For a system based on doubly stochastic trust mixing with compositional closure, the answer is provable. The guarantee at year 5 is algebraically identical to the guarantee at day 1. The proof fits on a napkin. The property is testable at any point by checking that the mixing matrix is doubly stochastic (row sums = 1, column sums = 1), which is a constant-time operation.

This is why CCF is not an alternative to RLHF. It is a layer that wraps around any behavioural system -- RLHF-trained or otherwise -- and constrains its output through trust that can only be earned. The underlying model can be as capable as you like. The doubly stochastic envelope ensures that capability is gated by trust, and that the gating composes correctly forever.

The code is open for evaluation on ccf-core on crates.io. The patent covers the specific application of compositional doubly stochastic trust mixing to autonomous behavioural systems.

— Colm Byrne, Founder — Flout Labs, Galway, Ireland

Patent pending. US Provisional 63/988,438.

FAQ

Is compositional closure unique to doubly stochastic matrices?

No. Many algebraic structures are closed under their natural operation. The integers are closed under addition. Rotation matrices are closed under multiplication. What makes doubly stochastic closure special for trust is that it simultaneously preserves non-negativity (trust is not negative), row-sum conservation (trust does not leave a context in excess), and column-sum conservation (trust does not arrive in excess). No other common matrix class provides all three under multiplication. Orthogonal matrices preserve norms but allow negative entries. Stochastic matrices (row sums = 1 only) are closed under multiplication but do not conserve column sums, allowing trust amplification at destinations.

Does the proof assume the matrices are square?

Yes. Doubly stochastic matrices are necessarily square -- they map n contexts to n contexts. This is appropriate for trust transfer, which redistributes trust among a fixed set of active contexts. If a new context appears (the robot enters a new room), the matrix dimension increases and all new entries start at the default (zero coherence, uniform small affinity). If a context is evicted (LRU), its accumulated coherence is recorded and the matrix dimension decreases.

How does periodic Sinkhorn re-projection affect the compositional guarantee?

Strictly speaking, re-projection breaks the exact composition chain. The matrix at tick k is not M^k but rather (SK-project(M))^m where m is the number of ticks since the last projection. However, the re-projected matrix is doubly stochastic by construction (Sinkhorn-Knopp output), so the compositional guarantee holds from each re-projection point forward. The re-projection resets accumulated floating-point error to below 10^-8, which is below the representational precision of f32. In practice, the guarantee holds continuously because the error never accumulates to a level that could influence any decision.

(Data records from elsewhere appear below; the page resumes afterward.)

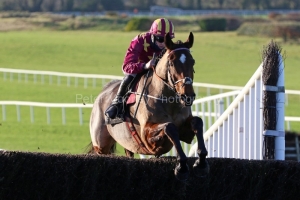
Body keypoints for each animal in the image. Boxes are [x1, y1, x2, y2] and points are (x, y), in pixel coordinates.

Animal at [89, 32, 209, 180]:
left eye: (192, 62)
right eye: (172, 63)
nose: (188, 96)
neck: (168, 101)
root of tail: (102, 93)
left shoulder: (185, 132)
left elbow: (197, 122)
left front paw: (201, 163)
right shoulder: (147, 136)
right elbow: (169, 127)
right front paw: (181, 166)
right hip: (101, 145)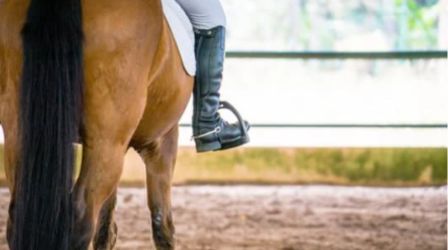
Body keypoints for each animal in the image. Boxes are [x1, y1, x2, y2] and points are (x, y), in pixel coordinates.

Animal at [0, 0, 192, 248]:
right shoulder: (161, 141)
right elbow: (163, 226)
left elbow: (106, 229)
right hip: (107, 145)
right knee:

Can compositional closure hold for learned trust transfer functions?

If the learned function produces a doubly stochastic matrix, then yes -- the closure holds regardless of how the matrix was generated. A neural network could learn the affinity matrix, and Sinkhorn-Knopp would project it onto the Birkhoff polytope. The compositional guarantee holds for the projected output. This is one possible bridge between learned representations and provable safety: learn the affinities, project the transfers, and the algebraic guarantees hold. The ccf-core crate is designed to support this pattern through its generic SensorVocabulary trait -- the vocabulary can be backed by a learned model, and the downstream mathematics does not care.

What is the computational cost of verifying compositional closure at runtime?

Checking that a matrix is doubly stochastic requires summing each row and each column and verifying each sum equals 1 within tolerance. For an n-by-n matrix, this is O(n^2) -- the same cost as reading the matrix. In CCF, with n = 64 contexts maximum, this is 4096 additions and 128 comparisons. At modern CPU speeds, under one microsecond. You can verify the safety guarantee every tick at negligible cost. This is unique among safety architectures: the guarantee is not only provable, it is cheaply auditable at runtime.